Cette comédie zombiesque old school et presque gentiment Grindhouse dans l’âme, est surtout l’occasion pour Burgès d’un large panorama de ce qu’est Cuba sous forme de déclaration enflammée et passionnée d’un metteur en scène à son pays d’adoption, sans glorification outrancière et malvenue, mais avec une profonde sincérité et véracité naturelle pleine de tendresse. Coexiste du coup un Cuba jovial, ensoleillé, calme, peinard, beau à en crever et où il fait bon vivre, dominé par de vraies valeurs d’entraide, de partage, de solidarité, de simplicité et d’amitié (le Cuba de Juan et sa bande) et un Cuba pauvre, en crise (celui pourrissant des zombies), que le cinéaste décortique judicieusement en imbriquant une réelle satire économico-sociale à l’intelligence bluffante, à son histoire de genre somme toute assez classique. Tout part en vrille à Cuba, on peut le dire, c’est la merde dans le pays qui s’enfonce dramatiquement depuis plusieurs décennies dans un véritable chaos sociétal. Et pourtant, à l’image de ses héros, ses habitants l’aiment profondément leur pays, y sont attachés et ne le quitteraient pour rien au monde car sa beauté et la vie qu’on y mène transcendent les malheurs politiques ou sociaux d’un régime dictatorial responsable de bien des choses. La parabole est directe mais astucieuse et d’une indiscutable malice. Les zombies personnifient le chaos frappant un Cuba à la dérive, où tout va à vau-l’eau et pourtant, Juan et Lazaro sont heureux, aiment leur vie, aime leur Cuba. Indiscutablement, Juan of the Dead est férocement intelligent. Burgès se moque du régime en place avec une finesse pleine de dérision fantastique. Les autorités mettent cette épidémie sur le dos des dissidents envoyés par le gouvernement américain, une fois de plus responsable des maux de la nation, la désorganisation est totale, la police dépassée… Burgès glisse une multitude d’éléments insidieusement très critiques contre le régime castriste mais ne verse pas pour autant dans la charge politisée. Juan of the Dead reste avant tout une véritable zombie-comedy délectable où les gags s’enchaînent sur un rythme effréné, sans temps morts, sans ralentissement, sans ventre mou, avec une inventivité permanente touchant tous les étages du film, de l’histoire à la mise en scène en passant par un humour sans arrêt renouvelé et ne tournant jamais en rond autour des mêmes blagues.

Ça faisait un moment que l’on n’avait pas autant pris un pied monstrueux devant un film du genre. Juan of the Dead est inspiré, raconte quelque chose, propose de vrais personnages qui existent par et pour eux-mêmes avec chacun une caractérisation et une histoire qui les rendent terriblement attachant et touchant.
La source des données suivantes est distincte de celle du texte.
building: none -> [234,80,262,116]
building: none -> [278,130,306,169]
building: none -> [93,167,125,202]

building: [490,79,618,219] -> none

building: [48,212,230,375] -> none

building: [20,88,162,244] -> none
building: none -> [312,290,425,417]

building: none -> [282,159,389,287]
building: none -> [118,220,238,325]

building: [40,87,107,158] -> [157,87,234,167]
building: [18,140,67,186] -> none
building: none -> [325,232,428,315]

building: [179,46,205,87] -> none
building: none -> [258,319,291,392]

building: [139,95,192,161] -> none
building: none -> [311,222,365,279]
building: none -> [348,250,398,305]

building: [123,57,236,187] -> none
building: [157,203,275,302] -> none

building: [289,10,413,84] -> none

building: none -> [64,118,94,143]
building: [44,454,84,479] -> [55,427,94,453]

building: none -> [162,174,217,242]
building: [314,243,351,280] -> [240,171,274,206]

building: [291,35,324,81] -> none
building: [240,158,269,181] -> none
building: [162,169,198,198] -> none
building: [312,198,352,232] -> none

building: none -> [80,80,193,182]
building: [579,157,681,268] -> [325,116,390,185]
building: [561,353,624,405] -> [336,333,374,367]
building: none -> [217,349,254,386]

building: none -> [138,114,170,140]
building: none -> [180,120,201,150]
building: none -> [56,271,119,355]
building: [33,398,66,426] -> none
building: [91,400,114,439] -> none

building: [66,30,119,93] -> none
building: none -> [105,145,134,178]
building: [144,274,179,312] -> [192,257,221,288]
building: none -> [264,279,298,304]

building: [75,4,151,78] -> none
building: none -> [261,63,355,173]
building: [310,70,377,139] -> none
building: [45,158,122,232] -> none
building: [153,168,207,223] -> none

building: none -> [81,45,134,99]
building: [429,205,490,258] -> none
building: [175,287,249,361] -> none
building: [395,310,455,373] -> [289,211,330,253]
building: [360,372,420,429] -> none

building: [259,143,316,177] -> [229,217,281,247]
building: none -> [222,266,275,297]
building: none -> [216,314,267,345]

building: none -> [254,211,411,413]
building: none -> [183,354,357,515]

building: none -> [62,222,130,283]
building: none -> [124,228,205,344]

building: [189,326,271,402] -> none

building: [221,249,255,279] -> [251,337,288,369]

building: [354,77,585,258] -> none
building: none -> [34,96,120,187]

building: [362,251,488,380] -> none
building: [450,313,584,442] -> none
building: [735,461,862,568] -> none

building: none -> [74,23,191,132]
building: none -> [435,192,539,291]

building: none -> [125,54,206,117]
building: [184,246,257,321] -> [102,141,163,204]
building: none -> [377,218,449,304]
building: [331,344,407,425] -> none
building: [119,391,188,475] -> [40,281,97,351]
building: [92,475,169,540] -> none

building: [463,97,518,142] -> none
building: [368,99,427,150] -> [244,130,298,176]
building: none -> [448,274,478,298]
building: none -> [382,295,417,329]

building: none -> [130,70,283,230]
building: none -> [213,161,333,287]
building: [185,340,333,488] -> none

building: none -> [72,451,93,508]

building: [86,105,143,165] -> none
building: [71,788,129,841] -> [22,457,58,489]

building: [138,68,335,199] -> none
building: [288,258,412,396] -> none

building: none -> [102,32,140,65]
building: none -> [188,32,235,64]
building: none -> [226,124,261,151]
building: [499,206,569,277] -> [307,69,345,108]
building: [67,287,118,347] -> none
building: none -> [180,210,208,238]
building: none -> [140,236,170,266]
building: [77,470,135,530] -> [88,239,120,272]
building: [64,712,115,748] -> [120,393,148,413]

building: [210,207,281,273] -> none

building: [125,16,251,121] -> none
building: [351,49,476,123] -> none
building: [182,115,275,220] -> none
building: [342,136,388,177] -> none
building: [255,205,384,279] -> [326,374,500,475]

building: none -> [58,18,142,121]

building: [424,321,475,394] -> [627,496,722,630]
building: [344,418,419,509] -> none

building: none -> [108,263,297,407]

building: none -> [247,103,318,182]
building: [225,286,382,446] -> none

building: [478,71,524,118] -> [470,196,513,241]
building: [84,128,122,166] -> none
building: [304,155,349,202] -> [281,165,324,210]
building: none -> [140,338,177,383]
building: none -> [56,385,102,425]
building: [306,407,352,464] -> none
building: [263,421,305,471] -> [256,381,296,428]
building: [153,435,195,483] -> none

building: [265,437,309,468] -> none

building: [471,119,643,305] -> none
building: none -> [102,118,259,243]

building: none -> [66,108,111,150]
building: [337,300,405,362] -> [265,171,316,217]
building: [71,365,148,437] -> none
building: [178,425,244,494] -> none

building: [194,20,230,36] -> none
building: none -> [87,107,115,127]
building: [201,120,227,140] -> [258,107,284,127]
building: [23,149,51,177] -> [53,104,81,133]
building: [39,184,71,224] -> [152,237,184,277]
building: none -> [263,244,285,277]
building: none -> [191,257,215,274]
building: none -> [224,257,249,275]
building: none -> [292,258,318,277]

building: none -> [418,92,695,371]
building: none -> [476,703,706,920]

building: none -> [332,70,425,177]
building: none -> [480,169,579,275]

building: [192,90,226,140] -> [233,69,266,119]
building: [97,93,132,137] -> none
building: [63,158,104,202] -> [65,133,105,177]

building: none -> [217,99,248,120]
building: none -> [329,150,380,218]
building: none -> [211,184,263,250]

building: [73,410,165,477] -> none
Tour à tour drôle, émouvant, spectaculaire avec de beaux effets spéciaux (même s’ils montrent parfois les moyens limités de cette péloche énervée et irrévérencieuse) et bien sûr, gore à souhait, Juan de los Muertos est une tuerie au sens propre comme au sens figuré, affichant une diversité narrative exceptionnelle, de l’humour potache au comique fin, du trash à l’irrévérencieux, de l’action épique au drame sensible. On ne peut que remercier Alejandro Burgès pour ce beau cadeau, l’un des meilleurs films de zombies vus depuis un sacré bail et surtout un moment de cinéma jubilatoire, jamais cheap et toujours génial, fun, cool, divertissant et intelligent. Chapeau car le sous-genre n’est pourtant pas si facile que ce que l’on pourrait croire à aborder. Burgès frappe un coup puissant et retentissant. Espérons que son film ne restera pas dans le seul circuit des festivals.